Police also claimed that the woman charged and assaulted its investigation team causing obstruction to conduct their duty.

The woman was also accused of battering co-detainees while in detention.

She was charged for disorderly conduct, battery and obstruction of lawful authority.

Police pleaded that the court make the accused compensate the victims.

Police also submitted to the court that although the defendant was charged for a similar crime earlier this year, she was acquitted since hospital reports claimed of her suffering from a mental disorder.

“The court ruled that the parents and siblings should take care of her and ensure that she doesn’t commit such crime again.

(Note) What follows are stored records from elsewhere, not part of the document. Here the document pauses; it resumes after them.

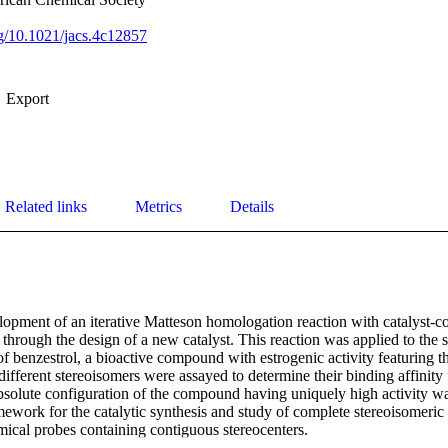
org/10.1021/jacs.4c12857
Export
Related links
Metrics
Details
opment of an iterative Matteson homologation reaction with catalyst-con
y through the design of a new catalyst. This reaction was applied to the se
f benzestrol, a bioactive compound with estrogenic activity featuring t
different stereoisomers were assayed to determine their binding affinity f
bsolute configuration of the compound having uniquely high activity wa
mework for the catalytic synthesis and study of complete stereoisomeric s
ical probes containing contiguous stereocenters.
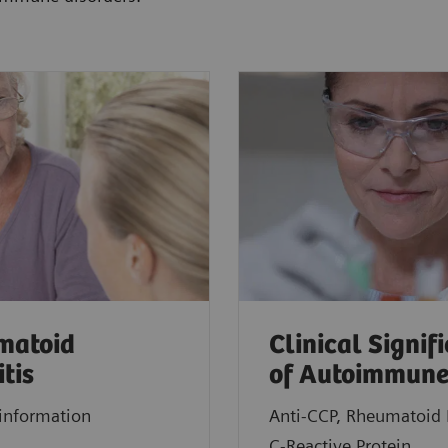
matoid
Clinical Signif
itis
of Autoimmune
information
Anti-CCP, Rheumatoid 
C-Reactive Protein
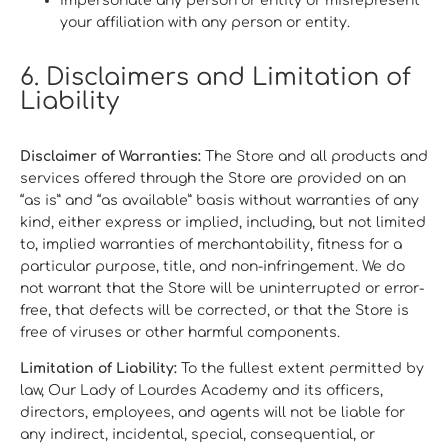
Impersonate any person or entity or misrepresent
your affiliation with any person or entity.
6. Disclaimers and Limitation of
Liability
Disclaimer of Warranties:
The Store and all products and
services offered through the Store are provided on an
“as is” and “as available” basis without warranties of any
kind, either express or implied, including, but not limited
to, implied warranties of merchantability, fitness for a
particular purpose, title, and non-infringement. We do
not warrant that the Store will be uninterrupted or error-
free, that defects will be corrected, or that the Store is
free of viruses or other harmful components.
Limitation of Liability:
To the fullest extent permitted by
law, Our Lady of Lourdes Academy and its officers,
directors, employees, and agents will not be liable for
any indirect, incidental, special, consequential, or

But since the court ruling was not respected and she caused problem to the public and law enforcers, she should be convicted for aggravating circumstances as per section 25 of the Penal code.”

Section 25 of the Penal Code states that aggravating circumstances for sentencing shall include the crime is committed by a defendant, who has previously been convicted of a crime that was punishable by imprisonment or a crime of the same or similar nature.

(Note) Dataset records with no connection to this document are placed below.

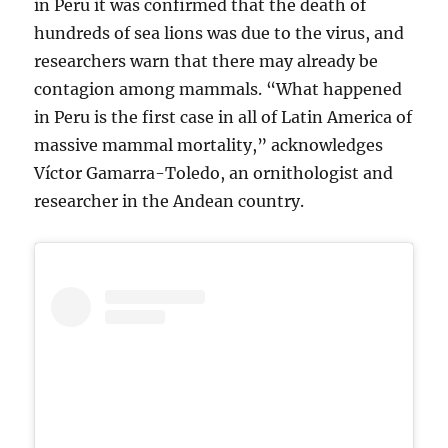
in Peru it was confirmed that the death of
hundreds of sea lions was due to the virus, and
researchers warn that there may already be
contagion among mammals. “What happened
in Peru is the first case in all of Latin America of
massive mammal mortality,” acknowledges
Víctor Gamarra-Toledo, an ornithologist and
researcher in the Andean country.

Meanwhile, the woman was brought to Thimphu dzongkhag court bench I for hearing on December 8.

At the court, the woman began shouting at all the court officials and police on duty. Her father, in his mid 70s, and the taxi driver who she earlier assaulted, were seen running when the woman began shouting at them. Court officials were also seen closing and locking doors to prevent her from entering their offices.

Initially, the woman refused to go inside the courtroom but after repeated pleas from the court officials, she entered for the hearing. But the court had to shorten the hearing, as she became unmanageable inside. Police and detainees actually had to work together in subduing the woman. In fact, handcuffs were removed from the other detainees, and placed on the woman, with the help of the detainees.

Once handcuffed, she pleaded with her father to take her away accusing the police of battering her while she was in detention.

The scene raised questions among those in attendance on dealing with mentally challenged detainees. Police on duty and court officials were heard talking about how difficult it must be for the woman. “We are handicapped in such situation,” a constable on court duty said. “If we do anything, she will challenge us. If we don’t, people accuse us of incompetency.”

Meanwhile, some litigants questioned if she should be treated like any other detainee.  Some also claimed that she maybe pretending to be mentally challenged. “I think she need medical attention and not be in detention centre,” a litigant, Wangmo, said.